Em um dos vídeos, uma voluntária, com a bandeira iraquiana como pano de fundo, recita versos do Alcorão (livro sagrado do islamismo) e diz: “Juro a Deus que defenderei o Iraque e me vingarei dos inimigos da nação islâmica, os americanos, os imperialistas, os sionistas e os árabes que se submeteram aos estrangeiros”.
“Juro a Deus sacrificar a mim mesma em jihad contra os infiéis americanos, britânicos e israelenses para defender o querido solo de meu país”, afirmou a segunda voluntária, segurando um rifle com uma mão e apoiando a outra sobre o Alcorão.
Jihad significa o “esforço” pela causa de Deus que o muçulmano deve fazer para difundir e proteger o islamismo. As gravações são semelhantes às que costumam ser divulgadas por grupos extremistas palestinos após atentados de homens-bombas contra alvos israelenses.
A TV iraquiana identificou as mulheres: Nosha Majli al Shambari e Widad Gameel al Dileimy. “A operação das mártires causou a destruição de nove blindados inimigos. Esse sacrifício aumentará o orgulho dos heróis. Os inimigos aprenderão lições que nunca esquecerão”, disse o apresentador iraquiano.

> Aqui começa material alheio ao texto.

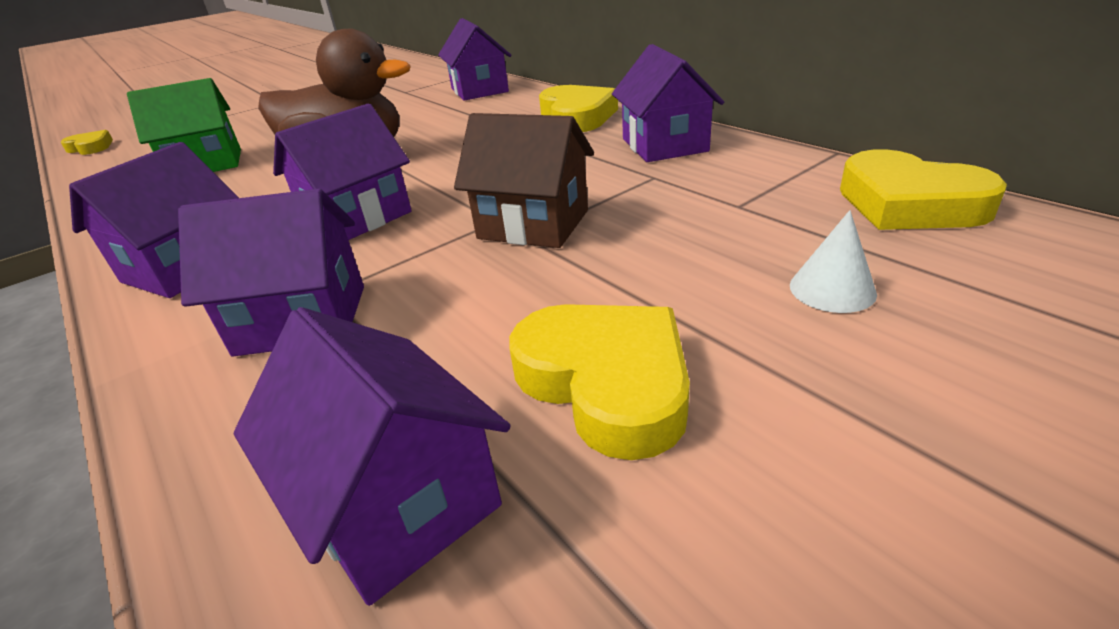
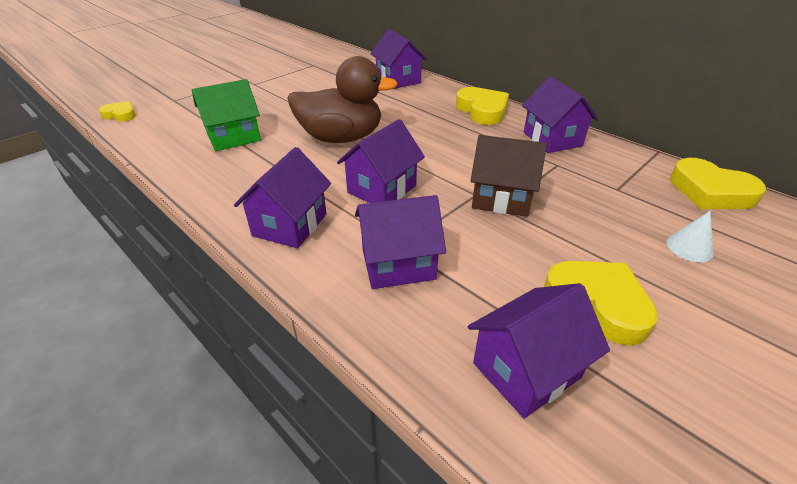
camera: 10 degrees left, 5 degrees up
purple house [234,307,511,606] -> purple house turned 75 degrees counterclockwise [468,283,610,418]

Não há confirmação das perdas de veículos por fontes americanas. No início da semana, o governo iraquiano disse que 4 mil mártires estariam dispostos a realizar atos suicidas contra as forças dos EUA e do Reino Unido. Além de iraquianos, haveria voluntários de diversos países muçulmanos.

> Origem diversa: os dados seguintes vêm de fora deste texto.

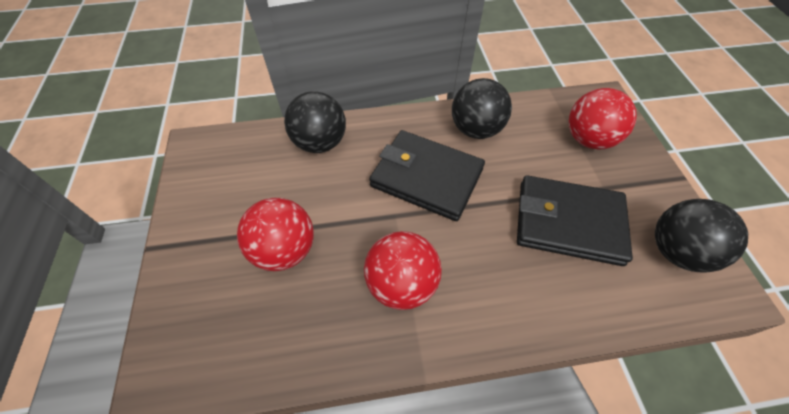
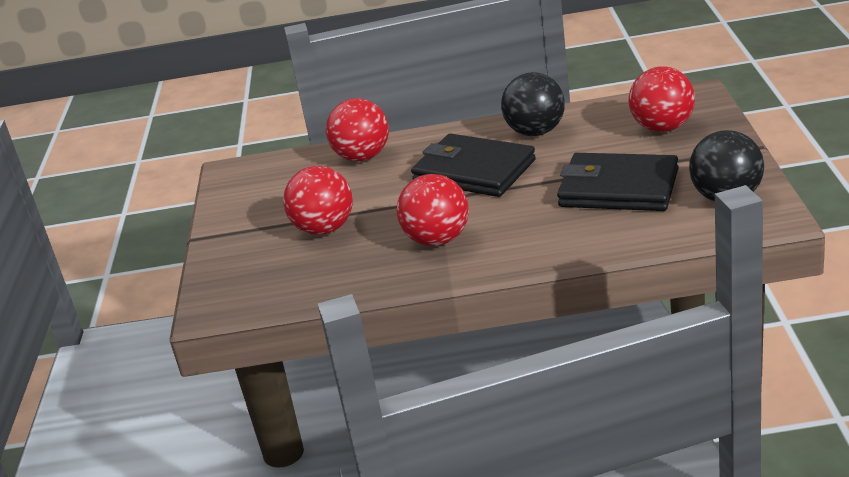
camera: 10 degrees right, 25 degrees down
black ball [284,91,346,153] -> red ball [326,98,389,162]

Segundo o Iraque, os atentados suicidas serão uma estratégia militar de rotina. O atentado aconteceu na madrugada de ontem (horário de Brasília) perto da represa de Haditha, a cerca de 130 quilômetros da fronteira síria. “Uma mulher grávida saiu do carro e começou a gritar”, disse nota do Comando Central dos EUA, no Catar.
“Nesse momento, o carro explodiu, matando três membros das forças de coalizão que se aproximavam do veículo e ferindo outros dois.” Segundo o texto, a mulher e o motorista morreram. De acordo com o general americano Vincent Brooks, não era possível saber se a mulher grávida participou voluntariamente do ataque.

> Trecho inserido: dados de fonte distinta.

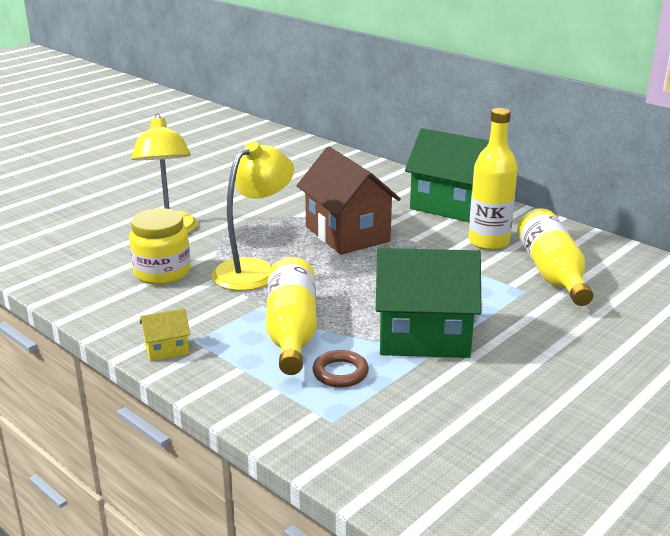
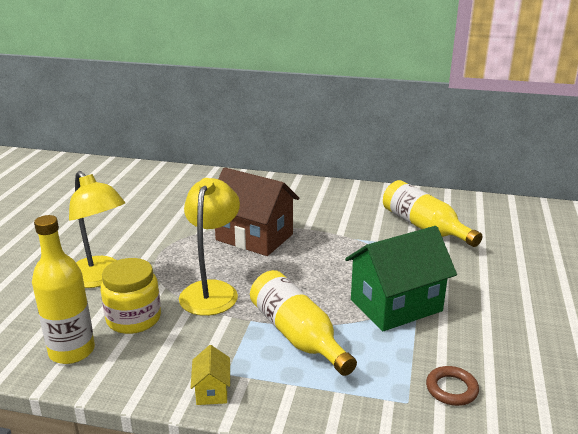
camera: 30 degrees left, 0 degrees up
yellow house [140,308,190,361] -> yellow house turned 45 degrees counterclockwise [191,345,230,405]
brown ring [312,350,369,387] -> brown ring moved to [426,366,479,406]
green house [405,128,489,222] -> none
yellow bottle [468,108,518,250] -> yellow bottle moved to [32,215,95,364]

“Quanto mais desesperado o regime (iraquiano) fica, mais desesperadas são suas técnicas”, disse o porta-voz do Comando Central dos EUA, Jim Wilkinson. No dia 29, um ataque suicida com um carro-bomba matou quatro soldados norte-americanos em Najaf (região central do Iraque), segundo fontes dos EUA.
O ataque ocorreu em um posto de controle da coalizão anglo-americana. De acordo com agências de notícias, um táxi parou no posto e seu ocupante pediu auxílio. Quando os militares americanos se aproximaram do veículo, ele explodiu.
____________________
'Testamento' gravado
Bagdá - Após a agência de notícias iraquiana Ina divulgar o nome das duas mulheres-bomba que teriam matado três soldados dos EUA nesta madrugada, a rede de televisão Al Jazeera, do Catar, mostrou gravações feitas por elas antes do ataque.
“Eu juro por Allah que me sacrificarei pela jihad (“guerra santa”) contra os americanos, britânicos e israelenses infiéis para defender o solo do meu amado país”, disse uma delas, segurando um rifle e com outra mão sobre o Alcorão, o livro sagrado do islamismo.
A segunda mulher citou versos do Alcorão, em frente da bandeira do Iraque, e disse: “Eu juro que defenderei o Iraque e me vingarei dos inimigos do povo, os americanos, imperialistas, sionistas, reacionários e derrotistas árabes”.
O Comando Central dos Estados Unidos havia apenas confirmado a morte dos três soldados, além de um iraquiano e uma iraquiana. Se o atentado suicida for confirmado pelas fontes oficiais, esse será o segundo do gênero contra norte-americanos desde o início da guerra.
No sábado passado, quatro soldados morreram quando um carro-bomba explodiu perto de um posto de controle em Najaf, no centro do Iraque. Atentados suicidas cometidos por mulheres são raros, principalmente nas sociedades muçulmanas que as afastam de questões políticas.